Minimum Thought Put into Minimum Wage

Mitt Romney panicked the other day. The press was raking him over the coals for saying that he worried more about the middle class than he did about the poor. So he panicked and threw a bone to liberals, some of whom he hopes will vote for him in November.

The bone he threw was a promise to index minimum wage to inflation -- an idea that's not only an insult to those who believe in free markets, but also an insult to the millions of young folks who are out of work because of minimum wage laws.

As the brilliant economist Thomas Sowell pointed out in a column this week, a minimum wage is one of the worst things you can do to young folks out of work.

"When you set minimum-wage levels higher than many inexperienced young people are worth, they don't get hired. It is not rocket science."
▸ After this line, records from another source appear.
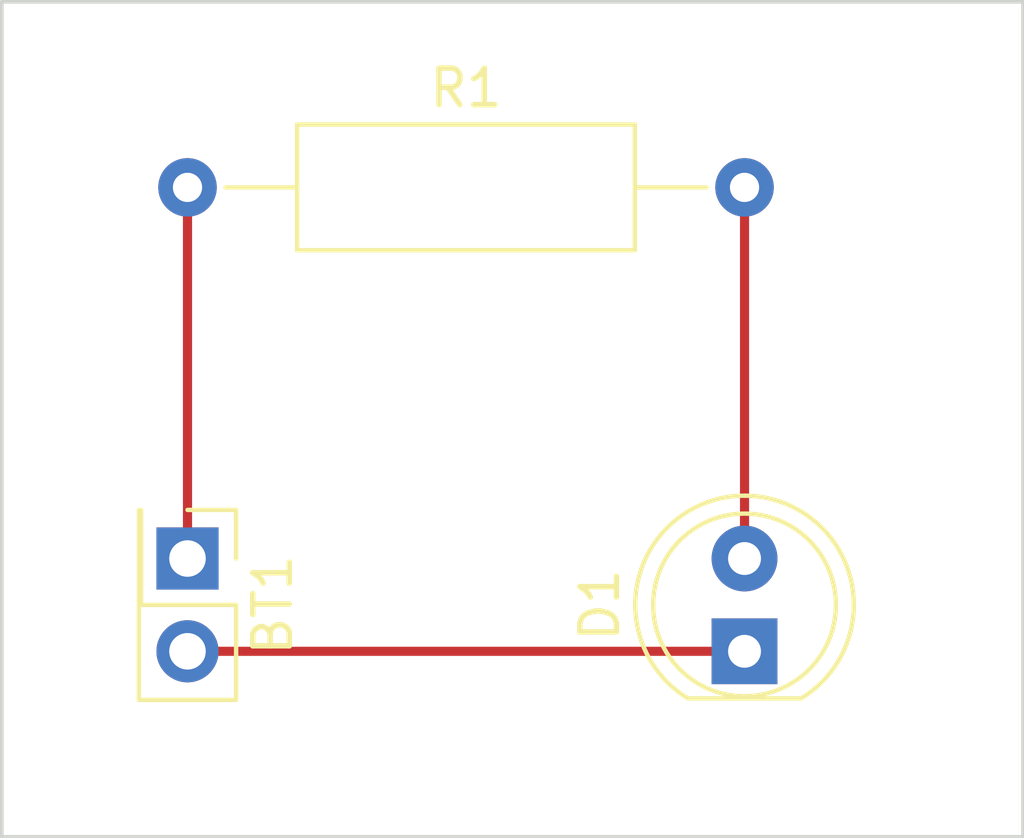
<source format=kicad_pcb>
(kicad_pcb (version 20221018) (generator pcbnew)

  (general
    (thickness 1.6)
  )

  (paper "A4")
  (layers
    (0 "F.Cu" signal)
    (31 "B.Cu" signal)
    (32 "B.Adhes" user "B.Adhesive")
    (33 "F.Adhes" user "F.Adhesive")
    (34 "B.Paste" user)
    (35 "F.Paste" user)
    (36 "B.SilkS" user "B.Silkscreen")
    (37 "F.SilkS" user "F.Silkscreen")
    (38 "B.Mask" user)
    (39 "F.Mask" user)
    (40 "Dwgs.User" user "User.Drawings")
    (41 "Cmts.User" user "User.Comments")
    (42 "Eco1.User" user "User.Eco1")
    (43 "Eco2.User" user "User.Eco2")
    (44 "Edge.Cuts" user)
    (45 "Margin" user)
    (46 "B.CrtYd" user "B.Courtyard")
    (47 "F.CrtYd" user "F.Courtyard")
    (48 "B.Fab" user)
    (49 "F.Fab" user)
    (50 "User.1" user)
    (51 "User.2" user)
    (52 "User.3" user)
    (53 "User.4" user)
    (54 "User.5" user)
    (55 "User.6" user)
    (56 "User.7" user)
    (57 "User.8" user)
    (58 "User.9" user)
  )

  (setup
    (pad_to_mask_clearance 0)
    (pcbplotparams
      (layerselection 0x00010fc_ffffffff)
      (plot_on_all_layers_selection 0x0000000_00000000)
      (disableapertmacros false)
      (usegerberextensions false)
      (usegerberattributes true)
      (usegerberadvancedattributes true)
      (creategerberjobfile true)
      (dashed_line_dash_ratio 12.000000)
      (dashed_line_gap_ratio 3.000000)
      (svgprecision 4)
      (plotframeref false)
      (viasonmask false)
      (mode 1)
      (useauxorigin false)
      (hpglpennumber 1)
      (hpglpenspeed 20)
      (hpglpendiameter 15.000000)
      (dxfpolygonmode true)
      (dxfimperialunits true)
      (dxfusepcbnewfont true)
      (psnegative false)
      (psa4output false)
      (plotreference true)
      (plotvalue true)
      (plotinvisibletext false)
      (sketchpadsonfab false)
      (subtractmaskfromsilk false)
      (outputformat 1)
      (mirror false)
      (drillshape 1)
      (scaleselection 1)
      (outputdirectory "")
    )
  )

  (net 0 "")
  (net 1 "Net-(BT1-+)")
  (net 2 "Net-(BT1--)")
  (net 3 "Net-(D1-A)")

  (footprint "Resistor_THT:R_Axial_DIN0309_L9.0mm_D3.2mm_P15.24mm_Horizontal" (layer "F.Cu") (at 137.16 86.36))

  (footprint "Connector_PinHeader_2.54mm:PinHeader_2x01_P2.54mm_Vertical" (layer "F.Cu") (at 137.16 96.52 -90))

  (footprint "LED_THT:LED_D5.0mm" (layer "F.Cu") (at 152.4 99.06 90))

  (gr_line (start 160.02 81.28) (end 160.02 104.14)
    (stroke (width 0.1) (type default)) (layer "Edge.Cuts") (tstamp 89622c4e-878d-4327-bec2-20f86efab659))
  (gr_line (start 160.02 104.14) (end 132.08 104.14)
    (stroke (width 0.1) (type default)) (layer "Edge.Cuts") (tstamp a0b3305c-7fcd-48a0-812d-85e0aaba6c50))
  (gr_line (start 132.08 104.14) (end 132.08 81.28)
    (stroke (width 0.1) (type default)) (layer "Edge.Cuts") (tstamp ac3b3374-0e32-4f01-be88-13067045a80e))
  (gr_line (start 132.08 81.28) (end 160.02 81.28)
    (stroke (width 0.1) (type default)) (layer "Edge.Cuts") (tstamp bf5226ce-21ef-42f5-8ea1-23f8325e0071))

  (segment (start 137.16 86.36) (end 137.16 96.52) (width 0.25) (layer "F.Cu") (net 1) (tstamp b20e7856-5427-427c-b739-be6d661f0609))
  (segment (start 137.16 99.06) (end 152.4 99.06) (width 0.25) (layer "F.Cu") (net 2) (tstamp b28c3870-1a99-4e71-910d-4a8bf94a167f))
  (segment (start 152.4 86.36) (end 152.4 96.52) (width 0.25) (layer "F.Cu") (net 3) (tstamp f498519f-9002-4951-995e-93215bda4db3))

)

</source>
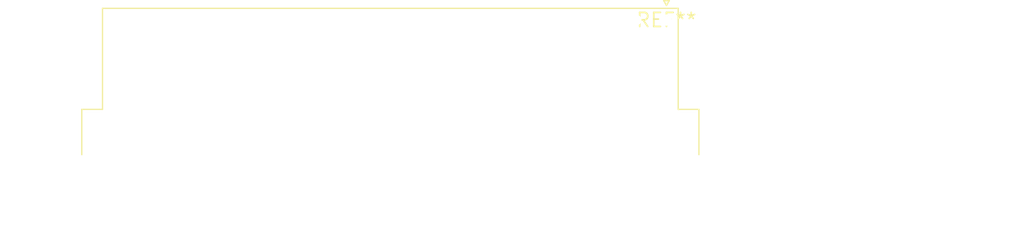
<source format=kicad_pcb>
(kicad_pcb (version 20240108) (generator pcbnew)

  (general
    (thickness 1.6)
  )

  (paper "A4")
  (layers
    (0 "F.Cu" signal)
    (31 "B.Cu" signal)
    (32 "B.Adhes" user "B.Adhesive")
    (33 "F.Adhes" user "F.Adhesive")
    (34 "B.Paste" user)
    (35 "F.Paste" user)
    (36 "B.SilkS" user "B.Silkscreen")
    (37 "F.SilkS" user "F.Silkscreen")
    (38 "B.Mask" user)
    (39 "F.Mask" user)
    (40 "Dwgs.User" user "User.Drawings")
    (41 "Cmts.User" user "User.Comments")
    (42 "Eco1.User" user "User.Eco1")
    (43 "Eco2.User" user "User.Eco2")
    (44 "Edge.Cuts" user)
    (45 "Margin" user)
    (46 "B.CrtYd" user "B.Courtyard")
    (47 "F.CrtYd" user "F.Courtyard")
    (48 "B.Fab" user)
    (49 "F.Fab" user)
    (50 "User.1" user)
    (51 "User.2" user)
    (52 "User.3" user)
    (53 "User.4" user)
    (54 "User.5" user)
    (55 "User.6" user)
    (56 "User.7" user)
    (57 "User.8" user)
    (58 "User.9" user)
  )

  (setup
    (pad_to_mask_clearance 0)
    (pcbplotparams
      (layerselection 0x00010fc_ffffffff)
      (plot_on_all_layers_selection 0x0000000_00000000)
      (disableapertmacros false)
      (usegerberextensions false)
      (usegerberattributes false)
      (usegerberadvancedattributes false)
      (creategerberjobfile false)
      (dashed_line_dash_ratio 12.000000)
      (dashed_line_gap_ratio 3.000000)
      (svgprecision 4)
      (plotframeref false)
      (viasonmask false)
      (mode 1)
      (useauxorigin false)
      (hpglpennumber 1)
      (hpglpenspeed 20)
      (hpglpendiameter 15.000000)
      (dxfpolygonmode false)
      (dxfimperialunits false)
      (dxfusepcbnewfont false)
      (psnegative false)
      (psa4output false)
      (plotreference false)
      (plotvalue false)
      (plotinvisibletext false)
      (sketchpadsonfab false)
      (subtractmaskfromsilk false)
      (outputformat 1)
      (mirror false)
      (drillshape 1)
      (scaleselection 1)
      (outputdirectory "")
    )
  )

  (net 0 "")

  (footprint "DSUB-37_Female_Horizontal_P2.77x2.84mm_EdgePinOffset9.40mm" (layer "F.Cu") (at 0 0))

)

</source>
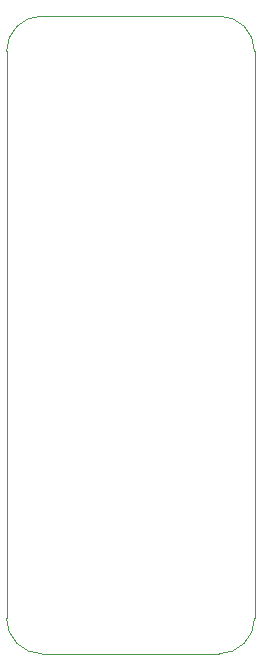
<source format=gbr>
%TF.GenerationSoftware,KiCad,Pcbnew,8.0.3*%
%TF.CreationDate,2024-10-23T15:01:46-04:00*%
%TF.ProjectId,SensorBoardNoMCU,53656e73-6f72-4426-9f61-72644e6f4d43,rev?*%
%TF.SameCoordinates,Original*%
%TF.FileFunction,Profile,NP*%
%FSLAX46Y46*%
G04 Gerber Fmt 4.6, Leading zero omitted, Abs format (unit mm)*
G04 Created by KiCad (PCBNEW 8.0.3) date 2024-10-23 15:01:46*
%MOMM*%
%LPD*%
G01*
G04 APERTURE LIST*
%TA.AperFunction,Profile*%
%ADD10C,0.050000*%
%TD*%
G04 APERTURE END LIST*
D10*
X107000000Y-47000000D02*
X92000000Y-47000000D01*
X89000000Y-50000000D02*
G75*
G02*
X92000000Y-47000000I3000000J0D01*
G01*
X92000000Y-101000000D02*
G75*
G02*
X89000000Y-98000000I0J3000000D01*
G01*
X107000000Y-47000000D02*
G75*
G02*
X110000000Y-50000000I0J-3000000D01*
G01*
X92000000Y-101000000D02*
X107000000Y-101000000D01*
X110000000Y-98000000D02*
G75*
G02*
X107000000Y-101000000I-3000000J0D01*
G01*
X89000000Y-50000000D02*
X89000000Y-98000000D01*
X110000000Y-98000000D02*
X110000000Y-50000000D01*
M02*

</source>
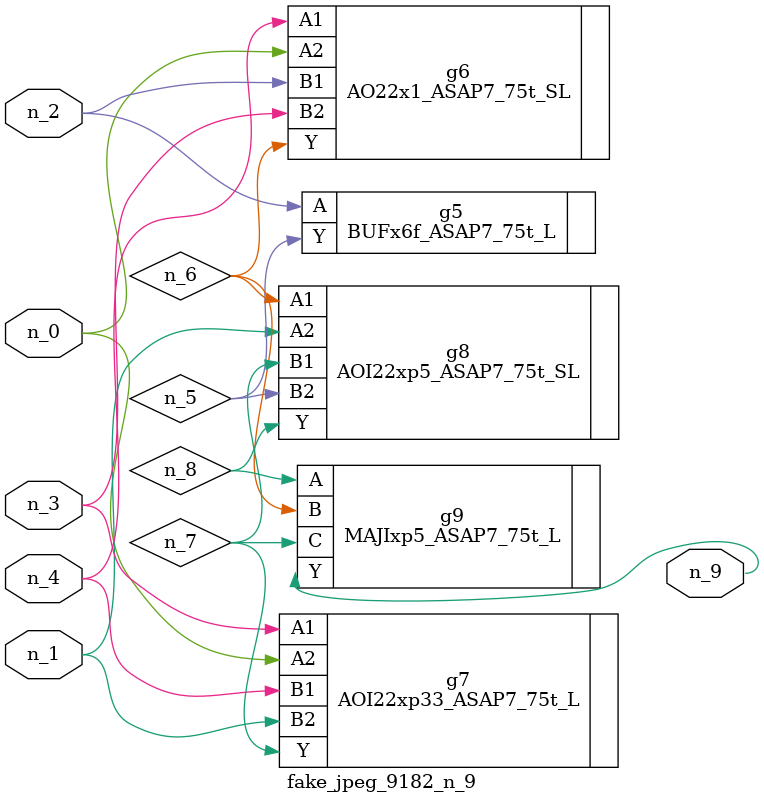
<source format=v>
module fake_jpeg_9182_n_9 (n_3, n_2, n_1, n_0, n_4, n_9);

input n_3;
input n_2;
input n_1;
input n_0;
input n_4;

output n_9;

wire n_8;
wire n_6;
wire n_5;
wire n_7;

BUFx6f_ASAP7_75t_L g5 ( 
.A(n_2),
.Y(n_5)
);

AO22x1_ASAP7_75t_SL g6 ( 
.A1(n_4),
.A2(n_0),
.B1(n_2),
.B2(n_3),
.Y(n_6)
);

AOI22xp33_ASAP7_75t_L g7 ( 
.A1(n_3),
.A2(n_0),
.B1(n_4),
.B2(n_1),
.Y(n_7)
);

AOI22xp5_ASAP7_75t_SL g8 ( 
.A1(n_6),
.A2(n_1),
.B1(n_7),
.B2(n_5),
.Y(n_8)
);

MAJIxp5_ASAP7_75t_L g9 ( 
.A(n_8),
.B(n_6),
.C(n_7),
.Y(n_9)
);


endmodule
</source>
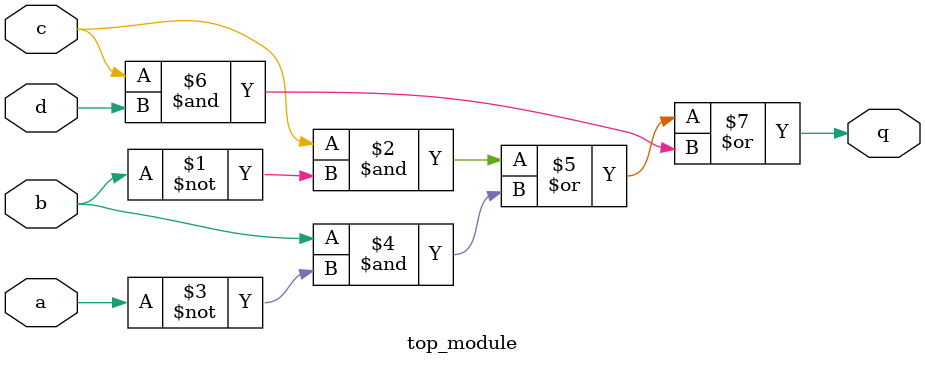
<source format=sv>
module top_module (
    input a,
    input b,
    input c,
    input d,
    output q
);

assign q = (c & ~b) | (b & ~a) | (c & d);

endmodule

</source>
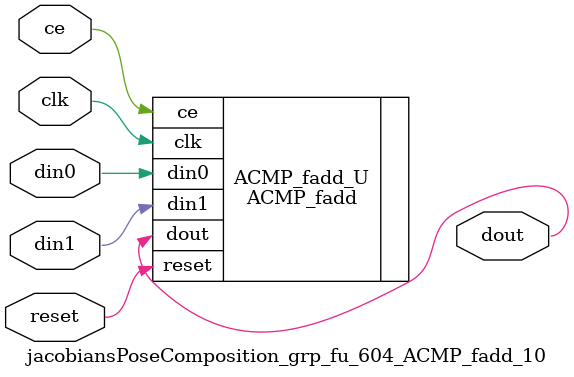
<source format=v>

`timescale 1 ns / 1 ps
module jacobiansPoseComposition_grp_fu_604_ACMP_fadd_10(
    clk,
    reset,
    ce,
    din0,
    din1,
    dout);

parameter ID = 32'd1;
parameter NUM_STAGE = 32'd1;
parameter din0_WIDTH = 32'd1;
parameter din1_WIDTH = 32'd1;
parameter dout_WIDTH = 32'd1;
input clk;
input reset;
input ce;
input[din0_WIDTH - 1:0] din0;
input[din1_WIDTH - 1:0] din1;
output[dout_WIDTH - 1:0] dout;



ACMP_fadd #(
.ID( ID ),
.NUM_STAGE( 4 ),
.din0_WIDTH( din0_WIDTH ),
.din1_WIDTH( din1_WIDTH ),
.dout_WIDTH( dout_WIDTH ))
ACMP_fadd_U(
    .clk( clk ),
    .reset( reset ),
    .ce( ce ),
    .din0( din0 ),
    .din1( din1 ),
    .dout( dout ));

endmodule

</source>
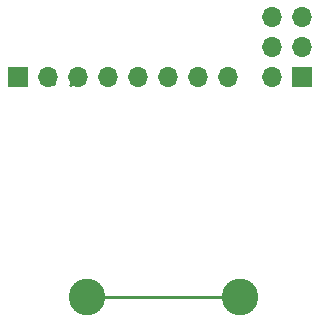
<source format=gbr>
G04 #@! TF.GenerationSoftware,KiCad,Pcbnew,(5.1.8)-1*
G04 #@! TF.CreationDate,2021-02-09T21:10:15+01:00*
G04 #@! TF.ProjectId,attnodev2_prog_o,6174746e-6f64-4657-9632-5f70726f675f,rev?*
G04 #@! TF.SameCoordinates,Original*
G04 #@! TF.FileFunction,Copper,L1,Top*
G04 #@! TF.FilePolarity,Positive*
%FSLAX46Y46*%
G04 Gerber Fmt 4.6, Leading zero omitted, Abs format (unit mm)*
G04 Created by KiCad (PCBNEW (5.1.8)-1) date 2021-02-09 21:10:15*
%MOMM*%
%LPD*%
G01*
G04 APERTURE LIST*
G04 #@! TA.AperFunction,ComponentPad*
%ADD10O,1.700000X1.700000*%
G04 #@! TD*
G04 #@! TA.AperFunction,ComponentPad*
%ADD11R,1.700000X1.700000*%
G04 #@! TD*
G04 #@! TA.AperFunction,ViaPad*
%ADD12C,3.100000*%
G04 #@! TD*
G04 #@! TA.AperFunction,Conductor*
%ADD13C,0.250000*%
G04 #@! TD*
G04 APERTURE END LIST*
D10*
X79476600Y-59436000D03*
X82016600Y-59436000D03*
X79476600Y-61976000D03*
X82016600Y-61976000D03*
X79476600Y-64516000D03*
D11*
X82016600Y-64516000D03*
D10*
X75692000Y-64516000D03*
X73152000Y-64516000D03*
X70612000Y-64516000D03*
X68072000Y-64516000D03*
X65532000Y-64516000D03*
X62992000Y-64516000D03*
X60452000Y-64516000D03*
D11*
X57912000Y-64516000D03*
D12*
X76776000Y-83100000D03*
X63776000Y-83100000D03*
D13*
X77588328Y-83100000D02*
X76776000Y-83100000D01*
X63776000Y-83100000D02*
X77588328Y-83100000D01*
X62340000Y-65168000D02*
X62992000Y-64516000D01*
X60975001Y-65039001D02*
X60452000Y-64516000D01*
M02*

</source>
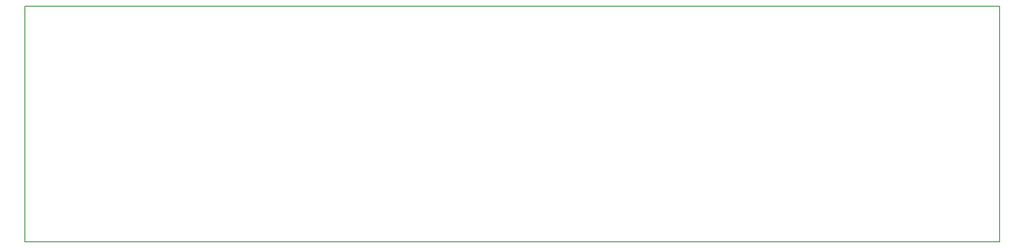
<source format=gm1>
G04 #@! TF.GenerationSoftware,KiCad,Pcbnew,(5.1.0-0)*
G04 #@! TF.CreationDate,2019-11-06T10:25:11+01:00*
G04 #@! TF.ProjectId,AddOnD,4164644f-6e44-42e6-9b69-6361645f7063,rev?*
G04 #@! TF.SameCoordinates,Original*
G04 #@! TF.FileFunction,Profile,NP*
%FSLAX46Y46*%
G04 Gerber Fmt 4.6, Leading zero omitted, Abs format (unit mm)*
G04 Created by KiCad (PCBNEW (5.1.0-0)) date 2019-11-06 10:25:11*
%MOMM*%
%LPD*%
G04 APERTURE LIST*
%ADD10C,0.150000*%
G04 APERTURE END LIST*
D10*
X7500000Y45000000D02*
X7500000Y90000000D01*
X193500000Y45000000D02*
X7500000Y45000000D01*
X193500000Y90000000D02*
X193500000Y45000000D01*
X7500000Y90000000D02*
X193500000Y90000000D01*
M02*

</source>
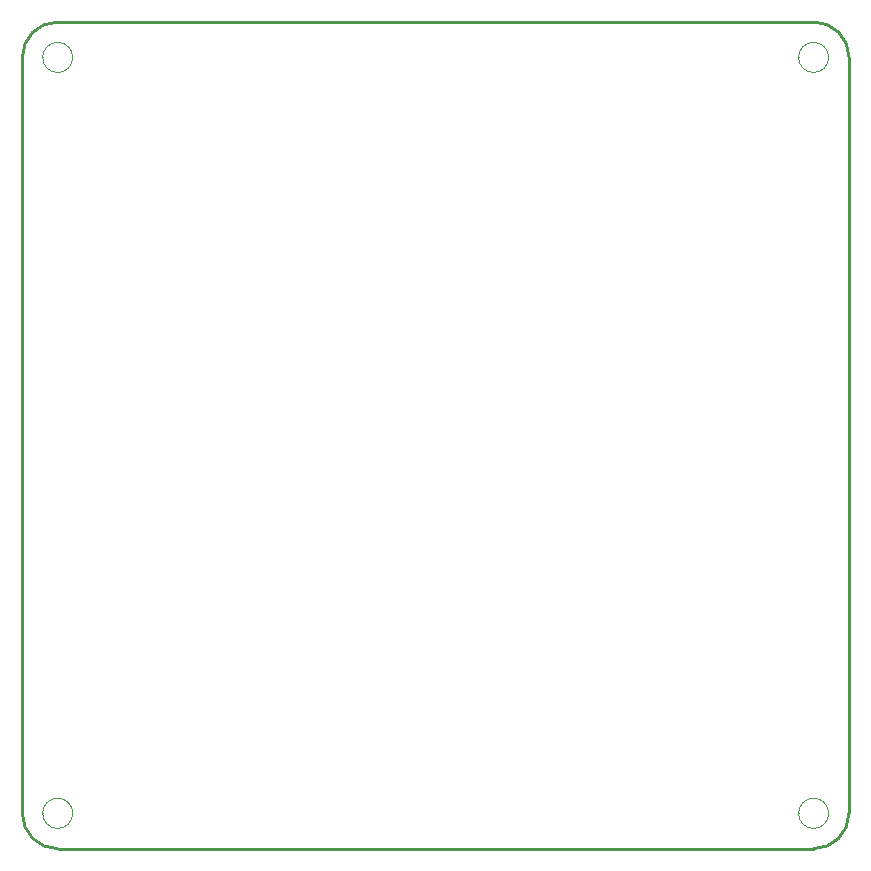
<source format=gko>
G04 Layer: BoardOutlineLayer*
G04 EasyEDA v6.5.51, 2025-09-17 03:18:51*
G04 4aee9cc30035422d88a860af958d7afb,d57bd40a603b42be9e37e0d49851eb9c,10*
G04 Gerber Generator version 0.2*
G04 Scale: 100 percent, Rotated: No, Reflected: No *
G04 Dimensions in inches *
G04 leading zeros omitted , absolute positions ,3 integer and 6 decimal *
%FSLAX36Y36*%
%MOIN*%

%ADD10C,0.0100*%
%ADD11C,0.0010*%
%ADD12C,0.0133*%
D10*
X0Y-2637790D02*
G01*
X0Y-118110D01*
X2637788Y-2755900D02*
G01*
X118110Y-2755900D01*
X118110Y0D02*
G01*
X2637790Y0D01*
X2755900Y-118110D02*
G01*
X2755900Y-2637790D01*
G75*
G01*
X118110Y-2755900D02*
G02*
X0Y-2637790I0J118110D01*
G75*
G01*
X0Y-118110D02*
G02*
X118110Y0I118110J0D01*
G75*
G01*
X2755900Y-2637790D02*
G02*
X2637790Y-2755900I-118110J0D01*
G75*
G01*
X2637790Y0D02*
G02*
X2755900Y-118110I0J-118110D01*
D11*
G75*
G01*
X67835Y-118110D02*
G02*
X168385Y-118110I50275J275D01*
G75*
G01*
X168385Y-118110D02*
G02*
X67835Y-118110I-50275J-275D01*
X67835Y-118110D02*
G01*
X67835Y-118110D01*
G75*
G01*
X67835Y-2637790D02*
G02*
X168385Y-2637790I50275J275D01*
G75*
G01*
X168385Y-2637790D02*
G02*
X67835Y-2637790I-50275J-275D01*
X67835Y-2637790D02*
G01*
X67835Y-2637790D01*
G75*
G01*
X2587514Y-2637790D02*
G02*
X2688065Y-2637790I50276J275D01*
G75*
G01*
X2688065Y-2637790D02*
G02*
X2587514Y-2637790I-50275J-275D01*
X2587514Y-2637790D02*
G01*
X2587514Y-2637790D01*
G75*
G01*
X2587514Y-118110D02*
G02*
X2688065Y-118110I50276J275D01*
G75*
G01*
X2688065Y-118110D02*
G02*
X2587514Y-118110I-50275J-275D01*
X2587514Y-118110D02*
G01*
X2587514Y-118110D01*

%LPD*%
M02*

</source>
The minimum wage is particularly tough on black teens, whose unemployment rate is now over 39%. But it hasn't always been that way. Sowell reminds us that black teen unemployment in the late 1940s was under 10%. Why? Because there really wasn't a minimum wage back then; high inflation had made it meaningless.

So young black men were able to get entry level positions. Sowell was one of them. His first job was delivering telegrams in New York -- not a great job, but for a black, high school drop out in the late 1940s, it was a great start. And he wouldn't have gotten that start if there had been a real minimum wage.

Minimum wage laws prevent that first leg up. And if we index minimum wage to inflation, we'll see teenage unemployment go even higher.